What Affects Your Rate

  • Hail damage frequency—Kansas ranks in the top 10 nationally for hail claims, raising comprehensive premiums 15–25% in central and western counties compared to eastern regions.
  • Uninsured driver concentration—approximately 7% statewide, with higher rates in rural areas, increases UM/UIM premiums by 8–12% compared to states with lower uninsured populations.
  • Credit score impact—Kansas allows credit-based insurance scoring, and drivers with poor credit pay 50–70% more than those with excellent credit for identical coverage.
  • Tornado and severe weather—Kansas averages 96 tornadoes annually, the fourth-highest count nationwide, which elevates comprehensive pricing in high-risk corridors along I-70 and I-135.
  • Population density—urban Kansas City and Wichita drivers pay 20–35% more than rural drivers due to higher accident frequency, theft rates, and repair costs.
  • Age and experience—drivers under 25 in Kansas face premiums 60–90% higher than those aged 30–50 with clean records, reflecting crash statistics in college towns like Lawrence and Manhattan.
Minimum Coverage
$35–$55/mo
Meets Kansas's 25/50/25 liability and $4,500 PIP requirements.

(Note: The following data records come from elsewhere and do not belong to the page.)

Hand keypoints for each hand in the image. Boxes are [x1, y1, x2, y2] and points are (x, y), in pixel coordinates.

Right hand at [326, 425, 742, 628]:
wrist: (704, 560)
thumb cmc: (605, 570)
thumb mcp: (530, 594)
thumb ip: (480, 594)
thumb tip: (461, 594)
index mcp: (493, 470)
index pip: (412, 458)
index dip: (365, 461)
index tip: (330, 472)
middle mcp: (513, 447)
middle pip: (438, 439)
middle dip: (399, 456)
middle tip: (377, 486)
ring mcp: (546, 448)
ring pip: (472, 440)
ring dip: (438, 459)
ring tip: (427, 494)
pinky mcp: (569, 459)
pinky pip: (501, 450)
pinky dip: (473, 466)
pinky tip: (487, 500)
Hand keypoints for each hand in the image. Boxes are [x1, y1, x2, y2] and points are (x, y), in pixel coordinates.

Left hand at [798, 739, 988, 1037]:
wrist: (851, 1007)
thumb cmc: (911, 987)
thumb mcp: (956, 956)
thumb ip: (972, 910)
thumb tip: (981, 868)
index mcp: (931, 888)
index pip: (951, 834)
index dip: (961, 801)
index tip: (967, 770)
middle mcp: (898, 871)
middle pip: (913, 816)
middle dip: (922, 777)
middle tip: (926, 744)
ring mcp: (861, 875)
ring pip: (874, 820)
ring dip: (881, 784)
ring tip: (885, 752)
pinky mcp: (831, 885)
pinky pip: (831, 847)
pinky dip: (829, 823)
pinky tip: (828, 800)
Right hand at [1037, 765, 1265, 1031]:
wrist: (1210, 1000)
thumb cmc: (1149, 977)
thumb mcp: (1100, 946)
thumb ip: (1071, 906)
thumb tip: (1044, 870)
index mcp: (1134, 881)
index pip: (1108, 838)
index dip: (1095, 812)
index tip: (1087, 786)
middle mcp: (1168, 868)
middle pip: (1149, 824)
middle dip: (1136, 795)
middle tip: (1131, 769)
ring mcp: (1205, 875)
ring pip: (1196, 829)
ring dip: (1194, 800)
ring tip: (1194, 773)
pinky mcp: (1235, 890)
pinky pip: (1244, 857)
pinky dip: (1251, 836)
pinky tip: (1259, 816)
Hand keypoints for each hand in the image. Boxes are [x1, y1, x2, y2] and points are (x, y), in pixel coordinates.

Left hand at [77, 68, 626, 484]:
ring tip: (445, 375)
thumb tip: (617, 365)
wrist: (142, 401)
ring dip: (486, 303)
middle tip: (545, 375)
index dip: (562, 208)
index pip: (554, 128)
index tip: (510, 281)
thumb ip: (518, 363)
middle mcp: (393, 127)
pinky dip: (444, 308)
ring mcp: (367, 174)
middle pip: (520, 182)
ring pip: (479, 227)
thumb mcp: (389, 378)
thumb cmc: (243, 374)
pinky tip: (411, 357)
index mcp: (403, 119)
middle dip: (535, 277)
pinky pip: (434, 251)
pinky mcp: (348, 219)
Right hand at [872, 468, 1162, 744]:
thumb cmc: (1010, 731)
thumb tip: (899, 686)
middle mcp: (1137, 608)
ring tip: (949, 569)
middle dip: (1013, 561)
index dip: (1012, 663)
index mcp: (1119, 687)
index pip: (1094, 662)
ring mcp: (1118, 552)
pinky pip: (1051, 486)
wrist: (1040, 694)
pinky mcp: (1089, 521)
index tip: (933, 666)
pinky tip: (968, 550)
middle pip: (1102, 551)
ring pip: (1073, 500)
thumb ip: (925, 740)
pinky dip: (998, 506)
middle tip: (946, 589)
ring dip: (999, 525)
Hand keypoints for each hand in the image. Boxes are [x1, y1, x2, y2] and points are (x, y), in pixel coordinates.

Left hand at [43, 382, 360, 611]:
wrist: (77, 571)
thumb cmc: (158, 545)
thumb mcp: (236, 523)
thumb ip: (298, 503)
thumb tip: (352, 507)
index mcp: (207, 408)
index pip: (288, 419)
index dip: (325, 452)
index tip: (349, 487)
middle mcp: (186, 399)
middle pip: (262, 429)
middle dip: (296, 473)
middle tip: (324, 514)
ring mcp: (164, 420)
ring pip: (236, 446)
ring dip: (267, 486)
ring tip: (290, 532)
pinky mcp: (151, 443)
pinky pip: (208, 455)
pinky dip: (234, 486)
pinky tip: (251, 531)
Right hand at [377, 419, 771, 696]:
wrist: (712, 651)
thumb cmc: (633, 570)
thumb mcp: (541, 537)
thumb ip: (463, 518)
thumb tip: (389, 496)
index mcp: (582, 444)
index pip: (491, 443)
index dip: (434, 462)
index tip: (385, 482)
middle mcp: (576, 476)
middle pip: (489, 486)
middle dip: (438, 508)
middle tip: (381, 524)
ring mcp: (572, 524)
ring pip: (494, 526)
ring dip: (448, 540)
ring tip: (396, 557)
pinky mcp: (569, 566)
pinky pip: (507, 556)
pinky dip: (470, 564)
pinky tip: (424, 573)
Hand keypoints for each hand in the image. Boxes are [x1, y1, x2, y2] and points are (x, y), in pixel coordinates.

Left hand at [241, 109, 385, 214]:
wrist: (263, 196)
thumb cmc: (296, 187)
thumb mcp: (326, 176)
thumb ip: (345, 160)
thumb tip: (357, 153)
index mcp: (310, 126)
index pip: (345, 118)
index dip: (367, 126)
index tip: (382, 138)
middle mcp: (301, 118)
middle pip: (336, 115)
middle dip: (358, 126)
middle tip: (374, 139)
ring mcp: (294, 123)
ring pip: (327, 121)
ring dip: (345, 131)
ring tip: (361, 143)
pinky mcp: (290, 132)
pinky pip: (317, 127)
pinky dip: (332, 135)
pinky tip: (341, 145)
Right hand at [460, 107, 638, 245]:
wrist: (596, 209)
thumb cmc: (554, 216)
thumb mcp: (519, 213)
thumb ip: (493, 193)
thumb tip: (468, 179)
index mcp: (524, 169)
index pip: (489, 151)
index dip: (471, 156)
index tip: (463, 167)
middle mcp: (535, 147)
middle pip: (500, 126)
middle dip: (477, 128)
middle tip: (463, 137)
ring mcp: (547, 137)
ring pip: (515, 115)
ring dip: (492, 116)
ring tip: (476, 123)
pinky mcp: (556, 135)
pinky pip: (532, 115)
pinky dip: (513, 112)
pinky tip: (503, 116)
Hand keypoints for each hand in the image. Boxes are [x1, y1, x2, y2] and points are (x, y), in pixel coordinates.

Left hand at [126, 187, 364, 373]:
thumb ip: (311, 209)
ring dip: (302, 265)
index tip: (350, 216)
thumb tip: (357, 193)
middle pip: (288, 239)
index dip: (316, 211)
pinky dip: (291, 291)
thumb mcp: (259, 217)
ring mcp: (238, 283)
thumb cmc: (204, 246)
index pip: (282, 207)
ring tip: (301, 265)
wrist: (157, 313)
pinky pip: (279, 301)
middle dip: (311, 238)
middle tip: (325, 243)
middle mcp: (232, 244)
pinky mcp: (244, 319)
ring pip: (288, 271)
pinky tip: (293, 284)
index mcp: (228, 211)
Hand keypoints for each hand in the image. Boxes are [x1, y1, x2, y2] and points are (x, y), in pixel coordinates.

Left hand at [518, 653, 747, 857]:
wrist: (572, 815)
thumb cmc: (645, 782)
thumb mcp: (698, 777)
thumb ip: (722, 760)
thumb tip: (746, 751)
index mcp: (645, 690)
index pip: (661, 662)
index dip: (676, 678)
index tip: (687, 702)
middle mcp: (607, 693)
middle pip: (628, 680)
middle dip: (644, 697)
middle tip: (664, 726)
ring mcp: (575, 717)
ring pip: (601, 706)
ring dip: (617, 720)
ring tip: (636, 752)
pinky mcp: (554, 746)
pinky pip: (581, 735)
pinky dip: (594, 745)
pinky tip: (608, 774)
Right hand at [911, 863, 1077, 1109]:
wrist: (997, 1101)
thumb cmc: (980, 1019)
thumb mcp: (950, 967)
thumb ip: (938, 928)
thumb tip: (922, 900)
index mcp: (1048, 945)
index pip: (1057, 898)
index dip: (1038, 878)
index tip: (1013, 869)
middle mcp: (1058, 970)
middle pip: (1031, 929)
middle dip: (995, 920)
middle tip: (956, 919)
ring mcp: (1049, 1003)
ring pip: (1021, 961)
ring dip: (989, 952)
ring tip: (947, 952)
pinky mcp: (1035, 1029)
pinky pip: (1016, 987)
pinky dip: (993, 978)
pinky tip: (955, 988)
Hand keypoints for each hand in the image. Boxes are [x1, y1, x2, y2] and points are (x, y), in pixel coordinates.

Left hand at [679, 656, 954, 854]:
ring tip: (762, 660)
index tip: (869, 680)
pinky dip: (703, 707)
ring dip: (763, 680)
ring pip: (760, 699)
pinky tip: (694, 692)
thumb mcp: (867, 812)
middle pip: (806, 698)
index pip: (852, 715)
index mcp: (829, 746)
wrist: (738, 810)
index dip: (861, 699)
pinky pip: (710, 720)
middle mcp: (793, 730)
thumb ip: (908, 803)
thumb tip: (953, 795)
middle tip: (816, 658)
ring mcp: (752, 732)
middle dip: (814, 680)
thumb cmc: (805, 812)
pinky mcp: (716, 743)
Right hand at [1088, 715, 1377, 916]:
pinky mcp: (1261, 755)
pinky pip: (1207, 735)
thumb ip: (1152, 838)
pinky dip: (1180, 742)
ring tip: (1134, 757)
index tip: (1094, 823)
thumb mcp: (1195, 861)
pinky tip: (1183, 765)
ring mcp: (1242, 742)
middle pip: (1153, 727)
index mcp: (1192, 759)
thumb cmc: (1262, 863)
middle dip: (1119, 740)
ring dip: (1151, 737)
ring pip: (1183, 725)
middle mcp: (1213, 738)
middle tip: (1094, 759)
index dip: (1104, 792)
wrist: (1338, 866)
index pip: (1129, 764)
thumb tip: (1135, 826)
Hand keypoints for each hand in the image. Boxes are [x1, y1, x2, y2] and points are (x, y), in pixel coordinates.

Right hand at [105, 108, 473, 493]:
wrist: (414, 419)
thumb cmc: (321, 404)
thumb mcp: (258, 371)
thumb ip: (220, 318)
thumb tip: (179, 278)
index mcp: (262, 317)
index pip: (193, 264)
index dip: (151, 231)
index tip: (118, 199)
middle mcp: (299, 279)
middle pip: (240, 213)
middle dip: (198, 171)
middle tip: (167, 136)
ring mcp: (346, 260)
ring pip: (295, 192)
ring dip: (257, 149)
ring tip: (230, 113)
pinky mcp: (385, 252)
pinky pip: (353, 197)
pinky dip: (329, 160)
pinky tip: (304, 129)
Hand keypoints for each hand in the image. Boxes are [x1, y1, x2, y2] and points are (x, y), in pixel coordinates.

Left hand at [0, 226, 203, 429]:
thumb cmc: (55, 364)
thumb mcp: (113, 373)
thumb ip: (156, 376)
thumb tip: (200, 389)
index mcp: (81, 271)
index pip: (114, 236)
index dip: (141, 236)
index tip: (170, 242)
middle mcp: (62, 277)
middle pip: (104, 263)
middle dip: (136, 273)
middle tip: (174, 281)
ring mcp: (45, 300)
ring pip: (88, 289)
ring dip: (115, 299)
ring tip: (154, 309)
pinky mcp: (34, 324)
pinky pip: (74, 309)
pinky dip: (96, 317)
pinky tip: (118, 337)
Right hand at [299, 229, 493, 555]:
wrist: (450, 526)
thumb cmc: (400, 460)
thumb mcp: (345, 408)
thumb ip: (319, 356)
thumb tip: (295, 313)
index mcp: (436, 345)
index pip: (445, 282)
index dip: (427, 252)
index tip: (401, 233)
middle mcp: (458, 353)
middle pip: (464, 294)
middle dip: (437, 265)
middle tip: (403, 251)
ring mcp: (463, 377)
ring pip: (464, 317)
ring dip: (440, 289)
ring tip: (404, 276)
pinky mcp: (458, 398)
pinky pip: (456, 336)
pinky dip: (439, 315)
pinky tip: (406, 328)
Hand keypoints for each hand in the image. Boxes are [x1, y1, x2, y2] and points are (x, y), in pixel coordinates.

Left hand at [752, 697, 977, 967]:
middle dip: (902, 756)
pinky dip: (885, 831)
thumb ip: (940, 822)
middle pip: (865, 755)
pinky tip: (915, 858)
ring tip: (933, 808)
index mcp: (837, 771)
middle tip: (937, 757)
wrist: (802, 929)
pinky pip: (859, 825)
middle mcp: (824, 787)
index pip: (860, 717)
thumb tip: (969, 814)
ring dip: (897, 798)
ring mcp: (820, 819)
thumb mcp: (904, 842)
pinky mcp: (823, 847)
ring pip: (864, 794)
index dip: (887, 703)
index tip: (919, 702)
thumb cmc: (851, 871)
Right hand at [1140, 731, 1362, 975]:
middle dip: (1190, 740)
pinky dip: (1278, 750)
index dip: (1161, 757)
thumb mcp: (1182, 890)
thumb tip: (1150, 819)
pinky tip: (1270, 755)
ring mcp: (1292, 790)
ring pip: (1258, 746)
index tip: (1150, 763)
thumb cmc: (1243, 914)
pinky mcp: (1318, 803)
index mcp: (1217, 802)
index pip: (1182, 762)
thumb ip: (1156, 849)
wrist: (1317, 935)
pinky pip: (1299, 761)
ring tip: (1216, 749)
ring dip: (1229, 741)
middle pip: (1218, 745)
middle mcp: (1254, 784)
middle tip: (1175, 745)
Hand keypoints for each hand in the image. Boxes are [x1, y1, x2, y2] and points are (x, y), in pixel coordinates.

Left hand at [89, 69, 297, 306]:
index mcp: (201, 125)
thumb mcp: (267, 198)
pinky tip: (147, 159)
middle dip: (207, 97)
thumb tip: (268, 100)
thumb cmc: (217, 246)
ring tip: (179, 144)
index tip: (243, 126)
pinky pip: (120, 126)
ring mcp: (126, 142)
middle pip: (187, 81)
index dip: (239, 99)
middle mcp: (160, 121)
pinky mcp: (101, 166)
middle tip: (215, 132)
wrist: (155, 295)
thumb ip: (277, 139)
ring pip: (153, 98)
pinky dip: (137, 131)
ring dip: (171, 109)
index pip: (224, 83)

Leaves you exposed to lawsuit risk and provides no coverage for your own vehicle damage.
Standard Coverage
$75–$110/mo
Raises liability to 100/300/100, adds uninsured motorist protection, and increases PIP medical limits. Balances lawsuit protection with affordability for drivers with paid-off vehicles.
Full Coverage
$130–$175/mo
Includes collision and comprehensive with a $500–$1,000 deductible alongside enhanced liability and UM/UIM. Essential for financed vehicles and advisable in hail-prone areas like Wichita, Salina, and Dodge City.